|Laura looks back on three years answering your questions|
Three years and 42 questions later, I am a little sad to say that it's time to wrap the amazing project that has been Ask Laura. It has been such fun working on all the tricky questions from you all. I’ve learned approximately a million new facts and, more importantly, I’ve been really honored by all of your thoughtful responses to what we’ve tried to put down on "paper" through this column – honest, practical and easily understood info about complex topics.
A few weeks ago I was pulling up grass from a section of soil that had completely grown over.
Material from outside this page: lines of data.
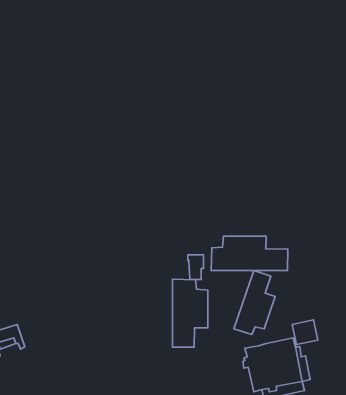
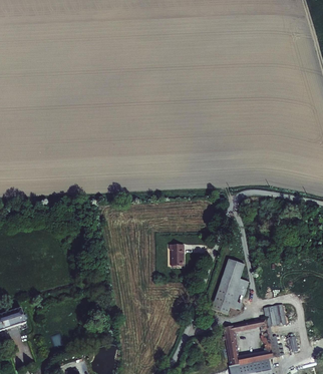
building: [211,236,288,271] -> none
building: [172,279,208,347] -> none

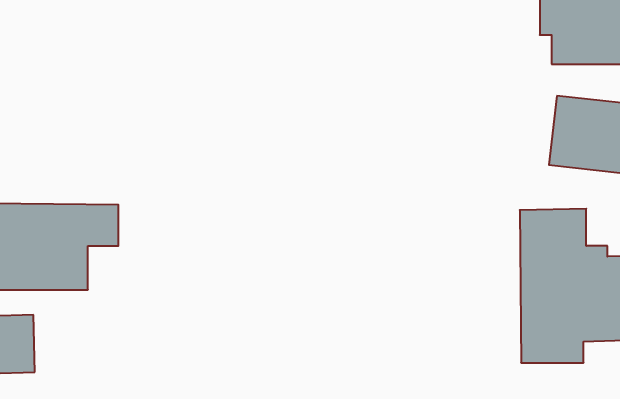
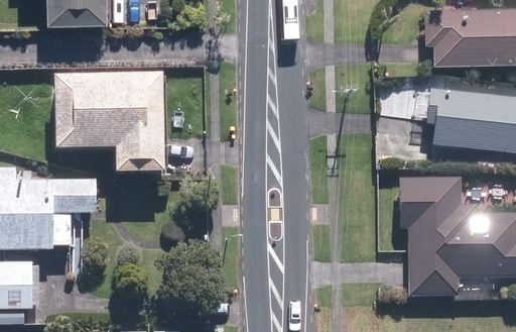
building: none -> [60,70,168,163]

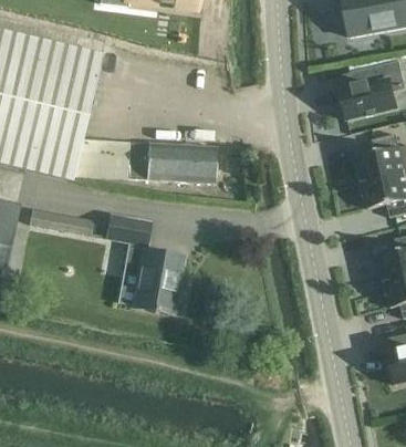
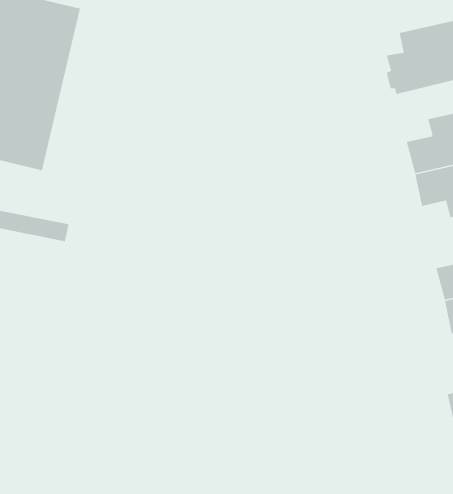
building: [126,142,216,183] -> none
building: [105,214,183,313] -> none

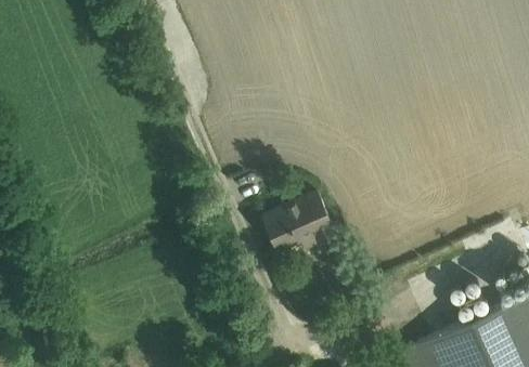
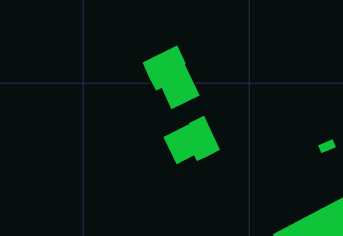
building: none -> [142,45,200,110]

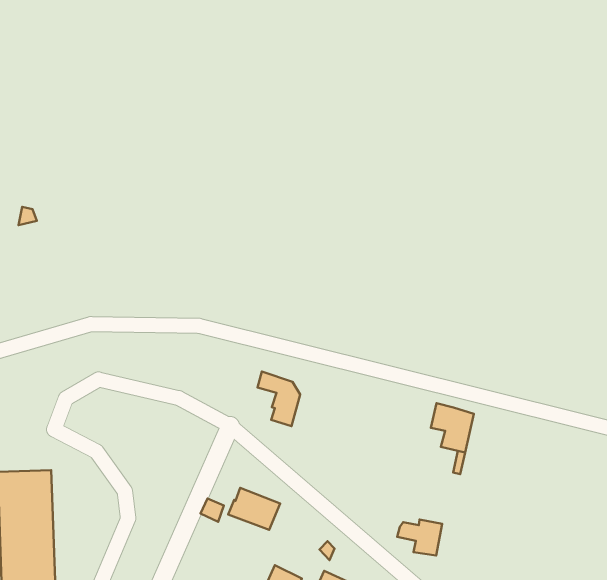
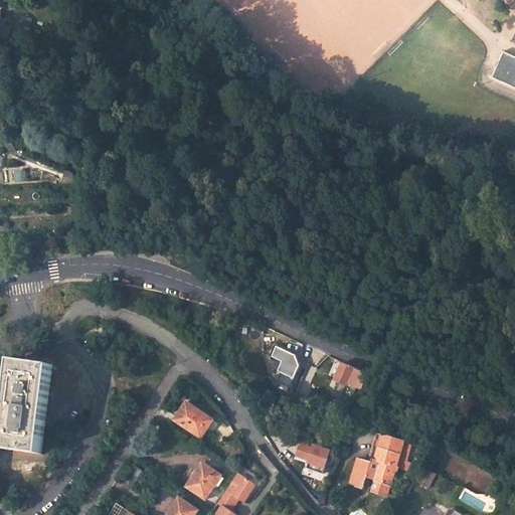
building: [258,372,300,426] -> [267,344,297,387]
building: none -> [346,433,409,493]

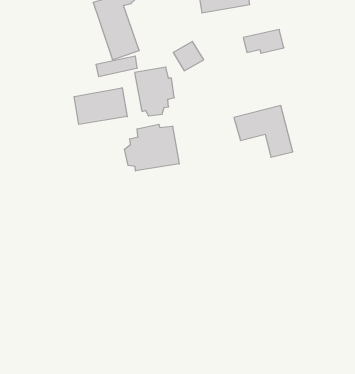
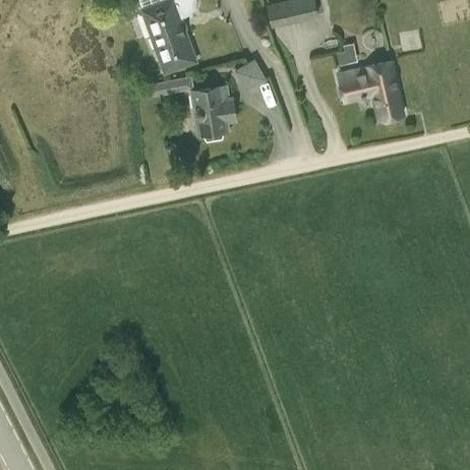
building: [74,88,127,124] -> none
building: [234,106,293,157] -> [339,61,404,118]
building: [125,124,179,171] -> none

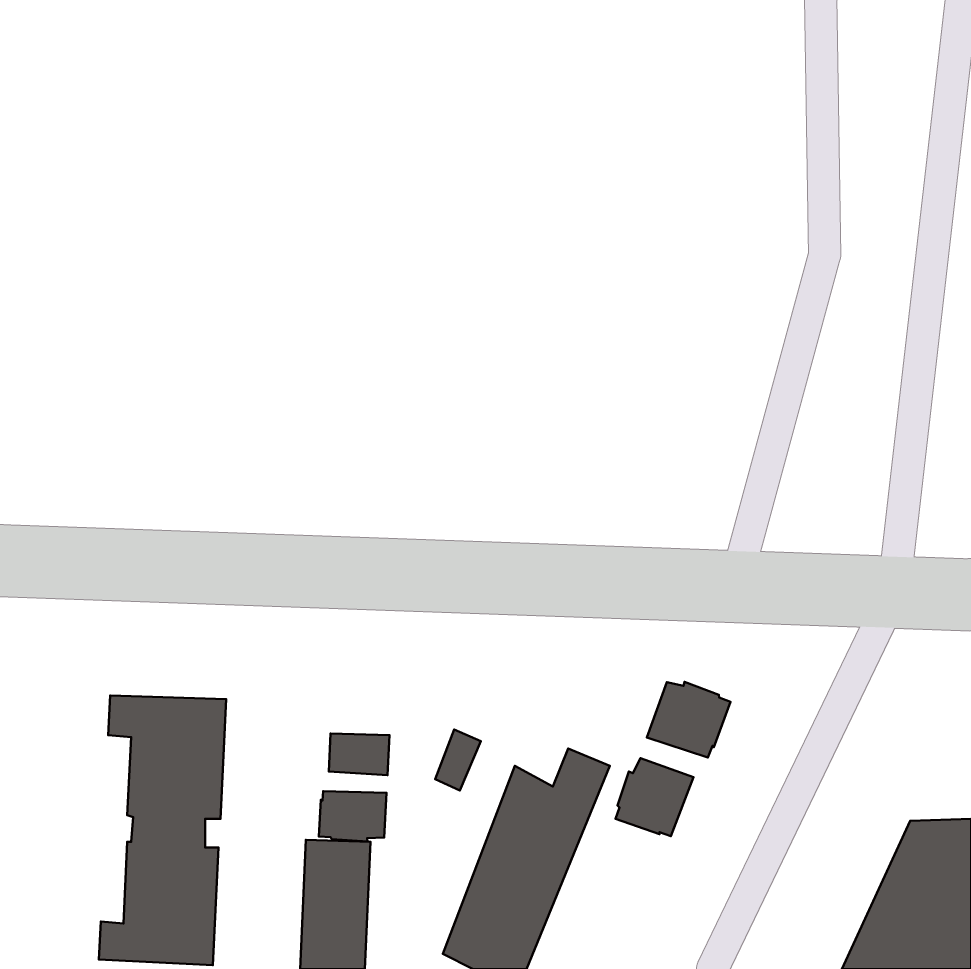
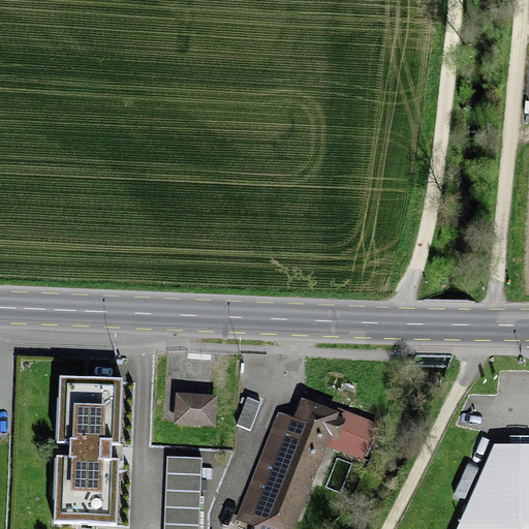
building: [647,682,730,758] -> none
building: [319,791,386,842] -> none

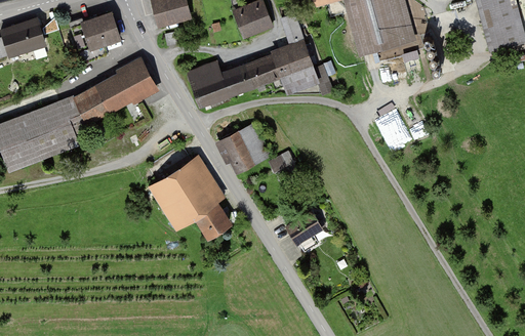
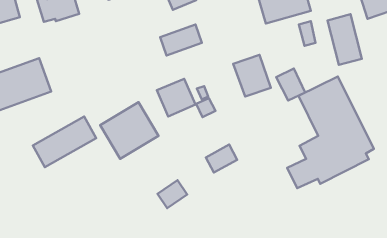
building: [273,39,321,92] -> [233,55,271,97]
building: none -> [327,14,362,65]
building: [75,58,156,123] -> [33,117,96,167]
building: [187,65,231,107] -> none
building: none -> [287,76,374,188]
building: [193,203,231,239] -> [158,180,187,208]

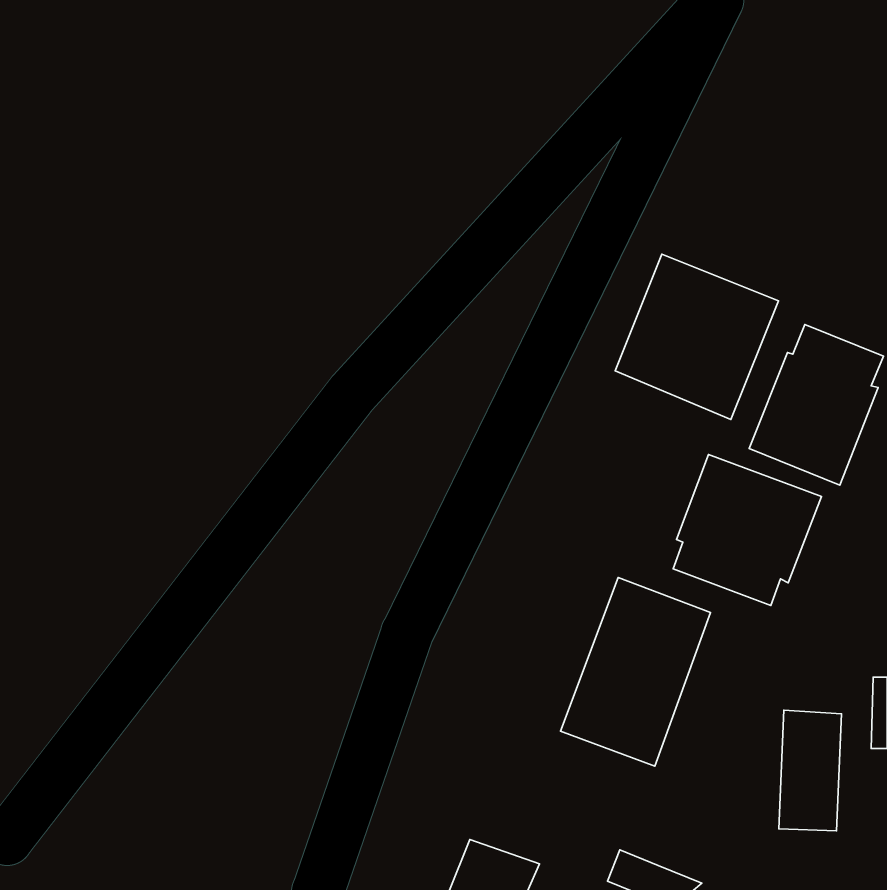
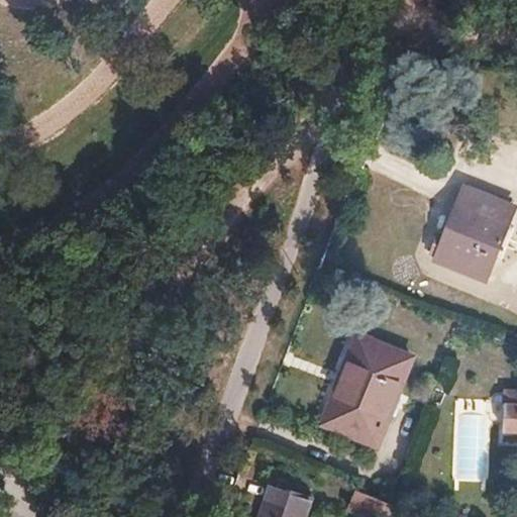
building: [615,254,779,419] -> none
building: [673,454,822,605] -> none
If you’ve ever done this, particularly by hand, you know that what shows above ground comes up fairly easily but, just when you think you are done, you grab that last piece of grass and you realize that it is just the tip of the iceberg or, rather, a tangle of roots. At this point, I started to see how far and wide the roots went and started to despair that it was impossible to uproot them all. I de-grassed a two foot square patch in about two hours and the whole time I was thinking back to one of my first columns from August 2005: "what is grassroots organizing?" I remember writing the column but I wasn’t sure if I fully understood the meaning until that very moment.
There were many other issues from Ask Laura that I thought I understood, until I sat down to write. Getting things down on paper forced me to slow down, research and simplify. Lucky for me, this is a process that I deeply enjoy. When avian flu was all over the newspaper headlines, I half hoped for, and half feared, a question on that front. Sure enough one came and I had the challenge/opportunity to present family farmers as the answer to this frightening issue. My pay-off was meeting a poultry farmer a few months later, who had used the column as a hand-out to all of her customers. In a time of great fear and concern about health hazards in poultry, this farmer’s sales went up. I don’t think I’ve ever been so proud.
One topic that the column has come back to time and again is a very simple one: How can I shop better? Everyone wants to know how to make choices quickly and easily but of course it’s not that simple. So my fellow Farm Aiders and I tried to answer the questions taking as many different approaches as possible. Can you help me simplify my food shopping? What questions can I ask my grocer? and of course: Is it possible to shop locally on a budget? In the end, Ask Laura gave a lot of information to help people make their own decisions. No short cuts sadly, but I hope people felt better prepared to ask good questions and get as much as possible out of the answers.
People also had questions about Farm Aid. With so much attention placed on the concert, it was fun to show people a little inside scoop. From questions about sourcing the food at the concerts to the very real "how does Farm Aid help?", I hope that this part of the Ask Laura column was just as informative as the others. So much good work happens behind the scenes in Somerville, MA, that it was important to share a little bit of it with you all.
Back to me, in my patch of dirt, looking to the future. I realized that the intertwined nature of grass roots is the perfect metaphor all of the people who have contributed to Farm Aid’s mission of keeping family farmers on the land. Tightly knit, supportive of one another, difficult to get rid of when it counts and widespread--food and farm advocates are people that you want on your side of the table! Everyone who took the time to send in a question or post a response to Ask Laura is part of that community as well. Our efforts, either at home or at work, to keep family farmers on the land and quality food on our plates, overlaps and intertwines with that of others to make change happen. So, as I am moving on from this project, I feel proud to be a part of such a strong network of passionate people and thrilled to know that our paths will continue to cross as we work for a future full of good food and simple answers to difficult questions!